**How to complete this task:** Rewrite all of the material below as a numbered list with one line per item, skipping any blank lines. Leave the pictures out of your answer.

**Extracted records:**
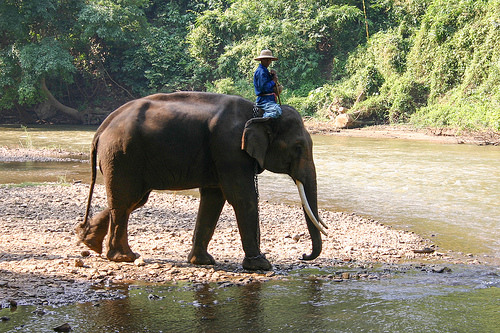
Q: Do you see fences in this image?
A: No, there are no fences.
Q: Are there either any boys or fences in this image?
A: No, there are no fences or boys.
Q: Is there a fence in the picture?
A: No, there are no fences.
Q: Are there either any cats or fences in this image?
A: No, there are no fences or cats.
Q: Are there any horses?
A: No, there are no horses.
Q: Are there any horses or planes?
A: No, there are no horses or planes.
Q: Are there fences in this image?
A: No, there are no fences.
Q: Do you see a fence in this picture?
A: No, there are no fences.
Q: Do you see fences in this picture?
A: No, there are no fences.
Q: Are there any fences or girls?
A: No, there are no fences or girls.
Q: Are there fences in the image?
A: No, there are no fences.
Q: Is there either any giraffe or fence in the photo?
A: No, there are no fences or giraffes.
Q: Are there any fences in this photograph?
A: No, there are no fences.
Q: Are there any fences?
A: No, there are no fences.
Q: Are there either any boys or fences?
A: No, there are no fences or boys.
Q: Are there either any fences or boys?
A: No, there are no fences or boys.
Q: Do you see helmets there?
A: No, there are no helmets.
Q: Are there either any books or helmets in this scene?
A: No, there are no helmets or books.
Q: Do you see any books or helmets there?
A: No, there are no helmets or books.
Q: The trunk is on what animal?
A: The trunk is on the elephant.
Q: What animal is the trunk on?
A: The trunk is on the elephant.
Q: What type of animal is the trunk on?
A: The trunk is on the elephant.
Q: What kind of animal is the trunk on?
A: The trunk is on the elephant.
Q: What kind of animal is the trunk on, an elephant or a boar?
A: The trunk is on an elephant.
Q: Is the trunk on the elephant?
A: Yes, the trunk is on the elephant.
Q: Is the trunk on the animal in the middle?
A: Yes, the trunk is on the elephant.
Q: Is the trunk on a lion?
A: No, the trunk is on the elephant.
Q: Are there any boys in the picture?
A: No, there are no boys.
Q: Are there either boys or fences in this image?
A: No, there are no boys or fences.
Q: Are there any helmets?
A: No, there are no helmets.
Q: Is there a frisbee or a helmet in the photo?
A: No, there are no helmets or frisbees.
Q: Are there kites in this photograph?
A: No, there are no kites.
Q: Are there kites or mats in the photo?
A: No, there are no kites or mats.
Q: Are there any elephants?
A: Yes, there is an elephant.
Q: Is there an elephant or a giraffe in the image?
A: Yes, there is an elephant.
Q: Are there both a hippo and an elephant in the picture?
A: No, there is an elephant but no hippos.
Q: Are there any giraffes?
A: No, there are no giraffes.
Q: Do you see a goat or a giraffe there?
A: No, there are no giraffes or goats.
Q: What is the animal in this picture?
A: The animal is an elephant.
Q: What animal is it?
A: The animal is an elephant.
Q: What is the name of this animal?
A: That is an elephant.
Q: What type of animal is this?
A: That is an elephant.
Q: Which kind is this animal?
A: That is an elephant.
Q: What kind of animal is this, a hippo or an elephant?
A: That is an elephant.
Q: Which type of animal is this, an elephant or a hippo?
A: That is an elephant.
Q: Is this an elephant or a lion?
A: This is an elephant.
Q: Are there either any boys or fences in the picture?
A: No, there are no fences or boys.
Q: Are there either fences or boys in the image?
A: No, there are no fences or boys.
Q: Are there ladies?
A: No, there are no ladies.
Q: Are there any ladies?
A: No, there are no ladies.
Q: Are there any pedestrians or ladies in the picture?
A: No, there are no ladies or pedestrians.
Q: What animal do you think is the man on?
A: The man is on the elephant.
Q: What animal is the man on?
A: The man is on the elephant.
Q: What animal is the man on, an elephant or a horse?
A: The man is on an elephant.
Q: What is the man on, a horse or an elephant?
A: The man is on an elephant.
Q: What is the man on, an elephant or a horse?
A: The man is on an elephant.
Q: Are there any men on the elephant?
A: Yes, there is a man on the elephant.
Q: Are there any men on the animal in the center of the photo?
A: Yes, there is a man on the elephant.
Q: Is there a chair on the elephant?
A: No, there is a man on the elephant.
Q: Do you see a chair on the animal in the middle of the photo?
A: No, there is a man on the elephant.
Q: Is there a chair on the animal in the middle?
A: No, there is a man on the elephant.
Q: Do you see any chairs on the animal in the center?
A: No, there is a man on the elephant.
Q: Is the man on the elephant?
A: Yes, the man is on the elephant.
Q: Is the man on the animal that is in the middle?
A: Yes, the man is on the elephant.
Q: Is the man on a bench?
A: No, the man is on the elephant.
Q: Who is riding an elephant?
A: The man is riding an elephant.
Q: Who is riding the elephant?
A: The man is riding an elephant.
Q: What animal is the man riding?
A: The man is riding an elephant.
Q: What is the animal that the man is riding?
A: The animal is an elephant.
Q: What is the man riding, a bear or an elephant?
A: The man is riding an elephant.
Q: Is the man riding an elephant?
A: Yes, the man is riding an elephant.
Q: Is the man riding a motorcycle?
A: No, the man is riding an elephant.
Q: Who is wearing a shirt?
A: The man is wearing a shirt.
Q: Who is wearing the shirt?
A: The man is wearing a shirt.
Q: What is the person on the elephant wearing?
A: The man is wearing a shirt.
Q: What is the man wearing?
A: The man is wearing a shirt.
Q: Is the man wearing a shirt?
A: Yes, the man is wearing a shirt.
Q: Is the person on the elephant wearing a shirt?
A: Yes, the man is wearing a shirt.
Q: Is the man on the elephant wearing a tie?
A: No, the man is wearing a shirt.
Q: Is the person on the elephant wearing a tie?
A: No, the man is wearing a shirt.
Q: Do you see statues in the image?
A: No, there are no statues.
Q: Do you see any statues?
A: No, there are no statues.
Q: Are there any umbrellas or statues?
A: No, there are no statues or umbrellas.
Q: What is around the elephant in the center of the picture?
A: The water is around the elephant.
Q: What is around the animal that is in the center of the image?
A: The water is around the elephant.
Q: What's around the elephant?
A: The water is around the elephant.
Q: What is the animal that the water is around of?
A: The animal is an elephant.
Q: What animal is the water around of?
A: The water is around the elephant.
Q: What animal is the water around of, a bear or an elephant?
A: The water is around an elephant.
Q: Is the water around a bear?
A: No, the water is around the elephant.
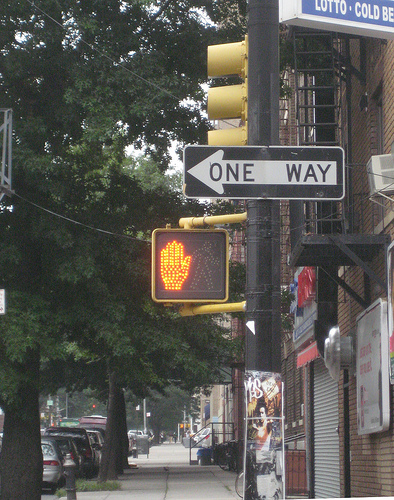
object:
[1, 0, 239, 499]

**Answer to this exercise:**
1. Q: Do you see fences in this image?
2. A: No, there are no fences.
3. Q: Are there either any boys or fences in this image?
4. A: No, there are no fences or boys.
5. Q: Is there a fence in the picture?
6. A: No, there are no fences.
7. Q: Are there either any cats or fences in this image?
8. A: No, there are no fences or cats.
9. Q: Are there any horses?
10. A: No, there are no horses.
11. Q: Are there any horses or planes?
12. A: No, there are no horses or planes.
13. Q: Are there fences in this image?
14. A: No, there are no fences.
15. Q: Do you see a fence in this picture?
16. A: No, there are no fences.
17. Q: Do you see fences in this picture?
18. A: No, there are no fences.
19. Q: Are there any fences or girls?
20. A: No, there are no fences or girls.
21. Q: Are there fences in the image?
22. A: No, there are no fences.
23. Q: Is there either any giraffe or fence in the photo?
24. A: No, there are no fences or giraffes.
25. Q: Are there any fences in this photograph?
26. A: No, there are no fences.
27. Q: Are there any fences?
28. A: No, there are no fences.
29. Q: Are there either any boys or fences?
30. A: No, there are no fences or boys.
31. Q: Are there either any fences or boys?
32. A: No, there are no fences or boys.
33. Q: Do you see helmets there?
34. A: No, there are no helmets.
35. Q: Are there either any books or helmets in this scene?
36. A: No, there are no helmets or books.
37. Q: Do you see any books or helmets there?
38. A: No, there are no helmets or books.
39. Q: The trunk is on what animal?
40. A: The trunk is on the elephant.
41. Q: What animal is the trunk on?
42. A: The trunk is on the elephant.
43. Q: What type of animal is the trunk on?
44. A: The trunk is on the elephant.
45. Q: What kind of animal is the trunk on?
46. A: The trunk is on the elephant.
47. Q: What kind of animal is the trunk on, an elephant or a boar?
48. A: The trunk is on an elephant.
49. Q: Is the trunk on the elephant?
50. A: Yes, the trunk is on the elephant.
51. Q: Is the trunk on the animal in the middle?
52. A: Yes, the trunk is on the elephant.
53. Q: Is the trunk on a lion?
54. A: No, the trunk is on the elephant.
55. Q: Are there any boys in the picture?
56. A: No, there are no boys.
57. Q: Are there either boys or fences in this image?
58. A: No, there are no boys or fences.
59. Q: Are there any helmets?
60. A: No, there are no helmets.
61. Q: Is there a frisbee or a helmet in the photo?
62. A: No, there are no helmets or frisbees.
63. Q: Are there kites in this photograph?
64. A: No, there are no kites.
65. Q: Are there kites or mats in the photo?
66. A: No, there are no kites or mats.
67. Q: Are there any elephants?
68. A: Yes, there is an elephant.
69. Q: Is there an elephant or a giraffe in the image?
70. A: Yes, there is an elephant.
71. Q: Are there both a hippo and an elephant in the picture?
72. A: No, there is an elephant but no hippos.
73. Q: Are there any giraffes?
74. A: No, there are no giraffes.
75. Q: Do you see a goat or a giraffe there?
76. A: No, there are no giraffes or goats.
77. Q: What is the animal in this picture?
78. A: The animal is an elephant.
79. Q: What animal is it?
80. A: The animal is an elephant.
81. Q: What is the name of this animal?
82. A: That is an elephant.
83. Q: What type of animal is this?
84. A: That is an elephant.
85. Q: Which kind is this animal?
86. A: That is an elephant.
87. Q: What kind of animal is this, a hippo or an elephant?
88. A: That is an elephant.
89. Q: Which type of animal is this, an elephant or a hippo?
90. A: That is an elephant.
91. Q: Is this an elephant or a lion?
92. A: This is an elephant.
93. Q: Are there either any boys or fences in the picture?
94. A: No, there are no fences or boys.
95. Q: Are there either fences or boys in the image?
96. A: No, there are no fences or boys.
97. Q: Are there ladies?
98. A: No, there are no ladies.
99. Q: Are there any ladies?
100. A: No, there are no ladies.
101. Q: Are there any pedestrians or ladies in the picture?
102. A: No, there are no ladies or pedestrians.
103. Q: What animal do you think is the man on?
104. A: The man is on the elephant.
105. Q: What animal is the man on?
106. A: The man is on the elephant.
107. Q: What animal is the man on, an elephant or a horse?
108. A: The man is on an elephant.
109. Q: What is the man on, a horse or an elephant?
110. A: The man is on an elephant.
111. Q: What is the man on, an elephant or a horse?
112. A: The man is on an elephant.
113. Q: Are there any men on the elephant?
114. A: Yes, there is a man on the elephant.
115. Q: Are there any men on the animal in the center of the photo?
116. A: Yes, there is a man on the elephant.
117. Q: Is there a chair on the elephant?
118. A: No, there is a man on the elephant.
119. Q: Do you see a chair on the animal in the middle of the photo?
120. A: No, there is a man on the elephant.
121. Q: Is there a chair on the animal in the middle?
122. A: No, there is a man on the elephant.
123. Q: Do you see any chairs on the animal in the center?
124. A: No, there is a man on the elephant.
125. Q: Is the man on the elephant?
126. A: Yes, the man is on the elephant.
127. Q: Is the man on the animal that is in the middle?
128. A: Yes, the man is on the elephant.
129. Q: Is the man on a bench?
130. A: No, the man is on the elephant.
131. Q: Who is riding an elephant?
132. A: The man is riding an elephant.
133. Q: Who is riding the elephant?
134. A: The man is riding an elephant.
135. Q: What animal is the man riding?
136. A: The man is riding an elephant.
137. Q: What is the animal that the man is riding?
138. A: The animal is an elephant.
139. Q: What is the man riding, a bear or an elephant?
140. A: The man is riding an elephant.
141. Q: Is the man riding an elephant?
142. A: Yes, the man is riding an elephant.
143. Q: Is the man riding a motorcycle?
144. A: No, the man is riding an elephant.
145. Q: Who is wearing a shirt?
146. A: The man is wearing a shirt.
147. Q: Who is wearing the shirt?
148. A: The man is wearing a shirt.
149. Q: What is the person on the elephant wearing?
150. A: The man is wearing a shirt.
151. Q: What is the man wearing?
152. A: The man is wearing a shirt.
153. Q: Is the man wearing a shirt?
154. A: Yes, the man is wearing a shirt.
155. Q: Is the person on the elephant wearing a shirt?
156. A: Yes, the man is wearing a shirt.
157. Q: Is the man on the elephant wearing a tie?
158. A: No, the man is wearing a shirt.
159. Q: Is the person on the elephant wearing a tie?
160. A: No, the man is wearing a shirt.
161. Q: Do you see statues in the image?
162. A: No, there are no statues.
163. Q: Do you see any statues?
164. A: No, there are no statues.
165. Q: Are there any umbrellas or statues?
166. A: No, there are no statues or umbrellas.
167. Q: What is around the elephant in the center of the picture?
168. A: The water is around the elephant.
169. Q: What is around the animal that is in the center of the image?
170. A: The water is around the elephant.
171. Q: What's around the elephant?
172. A: The water is around the elephant.
173. Q: What is the animal that the water is around of?
174. A: The animal is an elephant.
175. Q: What animal is the water around of?
176. A: The water is around the elephant.
177. Q: What animal is the water around of, a bear or an elephant?
178. A: The water is around an elephant.
179. Q: Is the water around a bear?
180. A: No, the water is around the elephant.
181. object:
182. [1, 0, 239, 499]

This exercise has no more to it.